In its revision of Guidance for the Instruction of Experts to give Evidence in Civil Claims, the CJC moves to clarify the guidelines for the use of expert witnesses so that solicitors appointing them can no longer influence their independence and impartiality. The thrust of the guidance is that expert witnesses owe a duty to the judge, not to their client, and cannot be used as an adversarial tool.
Contingency fees – where the expert is told by an appointing solicitor that the fee depends on winning the case – has been viewed with suspicion by the judiciary for some time.
The revised guidance was produced in light of the findings of the Jackson Review and the decision in Factortame (No 8) [2003] QB 381. In future, all experts must demonstrate to instructing solicitors that they comply with and have a full understanding of Part 35 of the CPR, Practice Direction 35, the revised guidance and the practice direction on pre-action-conduct.
Mark Solon, managing director of legal training consultancy Bond Solon, commented: “Expert witnesses play a vital role in litigation but solicitors must instruct them properly or risk serious consequences.
“Lord Woolf has been highly critical of the expert witness ‘industry’ that has developed with experts acting as solicitors’ ‘hired guns’.
“It has come up repeatedly at our expert witness conferences that, while there may not be an express demand by the instructing solicitor to be unhelpful in discussions or to hold back ammunition, there is a sub-text that you won’t get another case so the expert becomes a closet hired gun.”
Solon said that in future, “it is no longer any good for the solicitor to say to an expert ‘Please do a report’.” The expert must be properly instructed, properly prepared for discussions with other experts and properly prepared for potential oral evidence.

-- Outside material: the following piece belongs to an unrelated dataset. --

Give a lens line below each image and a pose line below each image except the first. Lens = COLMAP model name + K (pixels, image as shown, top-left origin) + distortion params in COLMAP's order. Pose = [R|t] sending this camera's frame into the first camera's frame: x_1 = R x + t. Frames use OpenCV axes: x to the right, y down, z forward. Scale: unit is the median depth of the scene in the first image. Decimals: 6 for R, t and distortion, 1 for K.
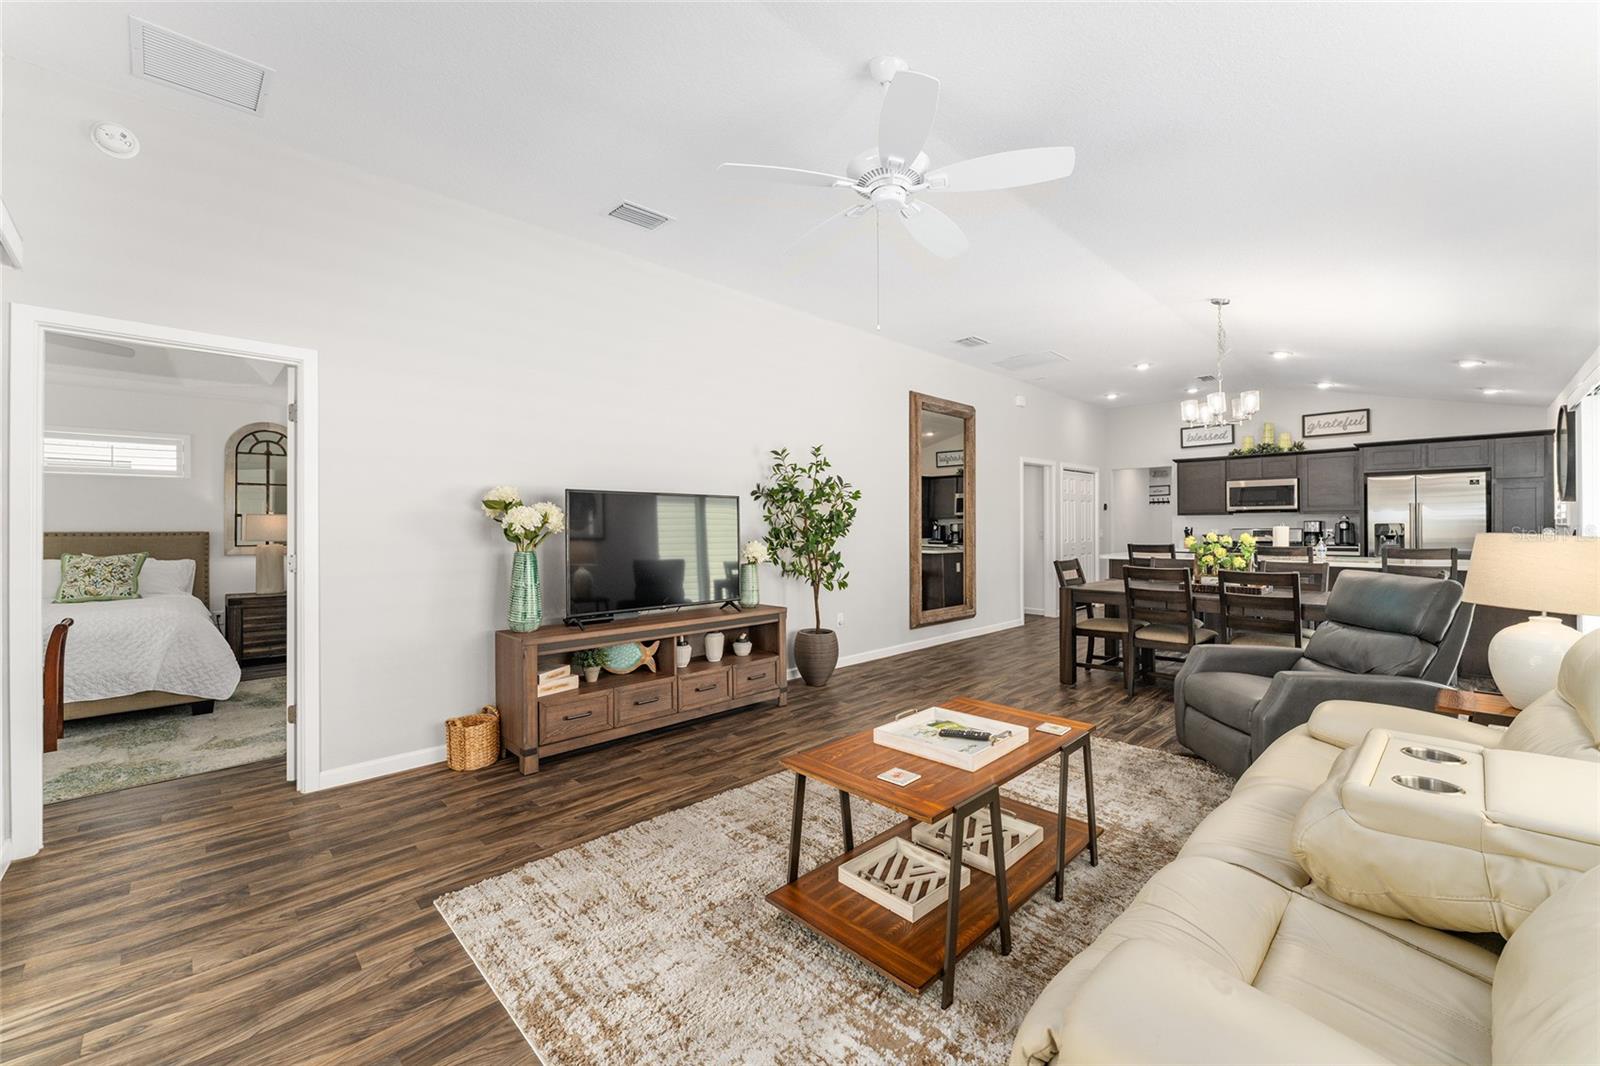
lens RADIAL K [[645.5, 0, 799.3], [0, 645.5, 526.1], [0, 0, 1]] dist [0.000471, 0.000111]
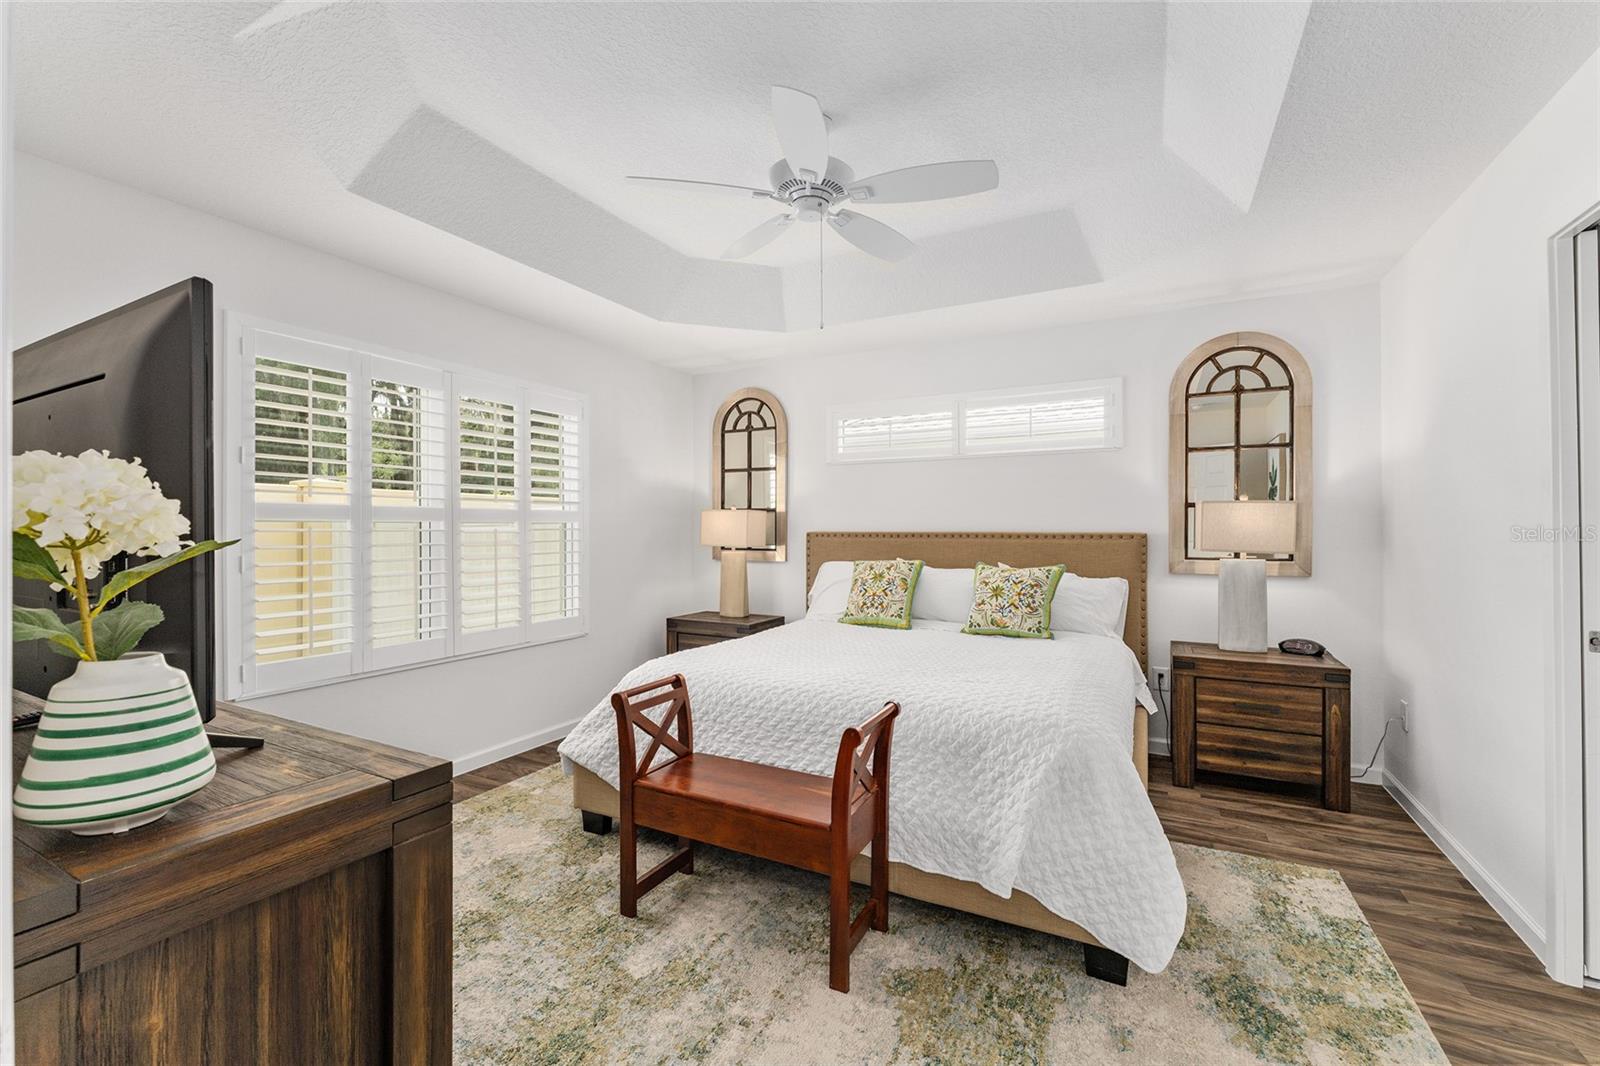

“Solicitors should make sure their experts know how to construct a court compliant report,” added Solon. “There is always a danger that if the expert is a ‘litigation expert’, they may produce a half-baked report. If the solicitor tells them how to rewrite it, the expert may be asked under cross-examination ‘Why did you say that?’ and they reply ‘Because my solicitor told me to put it in’, then their credibility goes.
Full details on this revised Guidance will be discussed at a conference organised by Bond Solon on 9 November.